Elvis & Nixon Film Review

   Elvis and Nixon is a very peculiar film; a premise without a plot or, indeed, a point. Like Snakes on a Plane, this is a movie in which the title spells out everything you need to know - here is a short, sparse feature based on the real-life meeting between the King and the President.

   Michael Shannon takes on the role of Memphis' most famous son - whilst the physical differences between the thespian and the musician are vast, the Boardwalk Empire actor imbibes his performance with a fittingly enigmatic charisma.

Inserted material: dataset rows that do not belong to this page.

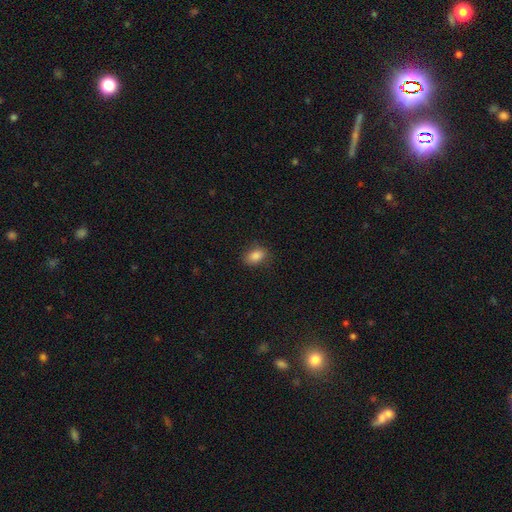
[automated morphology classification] This is clearly a smooth galaxy (86%). How rounded: clearly in between (83%). Merging: clearly none (83%).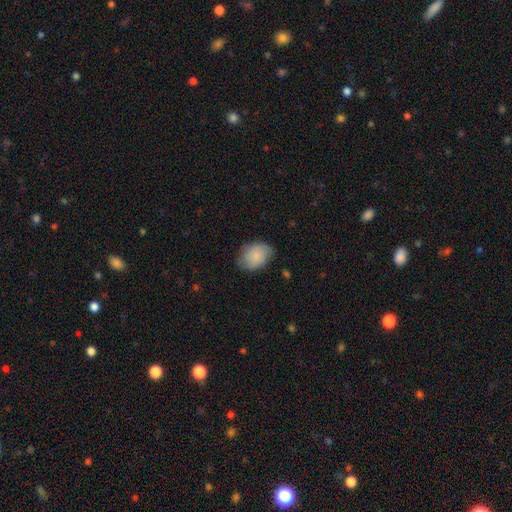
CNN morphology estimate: smooth_or_featured: smooth (p=0.81) [alt: featured or disk p=0.12]
how_rounded: in between (p=0.69) [alt: round p=0.30]
merging: none (p=0.72) [alt: minor disturbance p=0.22]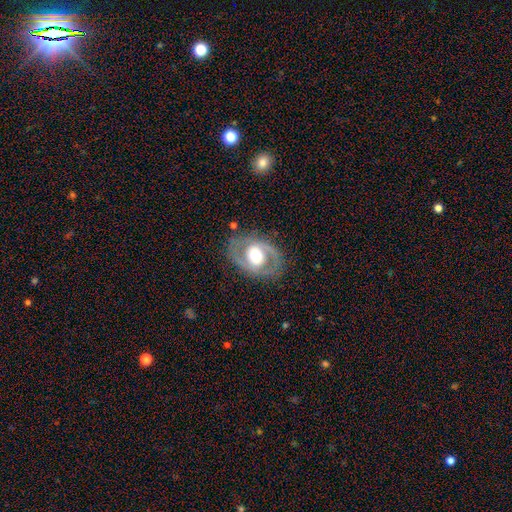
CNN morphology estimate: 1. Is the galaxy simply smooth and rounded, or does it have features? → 72% featured or disk, 22% smooth, 6% star or artifact.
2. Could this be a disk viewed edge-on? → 95% no, 5% yes.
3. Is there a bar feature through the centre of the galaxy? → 57% no, 29% weak, 14% strong.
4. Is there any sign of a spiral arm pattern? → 58% yes, 42% no.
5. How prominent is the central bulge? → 54% moderate, 37% large, 5% small, 4% dominant, 1% none.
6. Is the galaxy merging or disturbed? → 78% none, 14% minor disturbance, 7% major disturbance, 1% merger.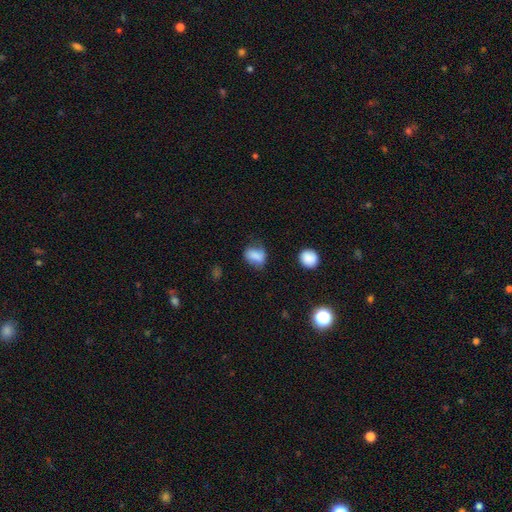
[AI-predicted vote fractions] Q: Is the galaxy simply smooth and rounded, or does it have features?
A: smooth — 79%.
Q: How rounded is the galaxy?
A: in between — 68%.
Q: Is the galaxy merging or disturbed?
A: none — 51%.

   Elvis, we learn, might be something of an old-fashioned conservative underneath all his bling and lounge lizard bravura. At the dawn of the seventies, the USA is a very different place to the country in which Presley originally made his name - the degenerate Beatles have changed the cultural landscape and the Black Panthers now roam the streets. Can the King make a difference and make America great again? His aim to become an undercover federal agent, to deliver his country from the abject direction it is heading, takes him straight to the top - can or will President Nixon grant his wish?

   In essence Elvis and Nixon is a comedic character study but one which, sadly, strips away many of the most riveting aspects of the two American icons. Despite Shannon's performances, a lightweight script means we're never fully aware of Elvis' real intentions whilst, equally, Kevin Spacey's portrayal of one of the most complex and complicated public figures of all time is one of simple buffoonery. The darkness and self-loathing of the disgraced president are almost entirely dispensed with in favour of slapstick and gurning; the result often feels like a Jon Culshaw sketch stretched out for far, far too long.

   Whilst Elvis and Nixon does possess moments of genuine smirk-inducing humour, Liza Johnson's movie never really discovers its own raison d'etre - the meeting between the two, arranged by aides of the titular characters, is never seriously in doubt which relieves most of the drama from the set-up and, equally, very little of note is achieved in their meeting. Indeed, very little of note is achieved in this slight feature.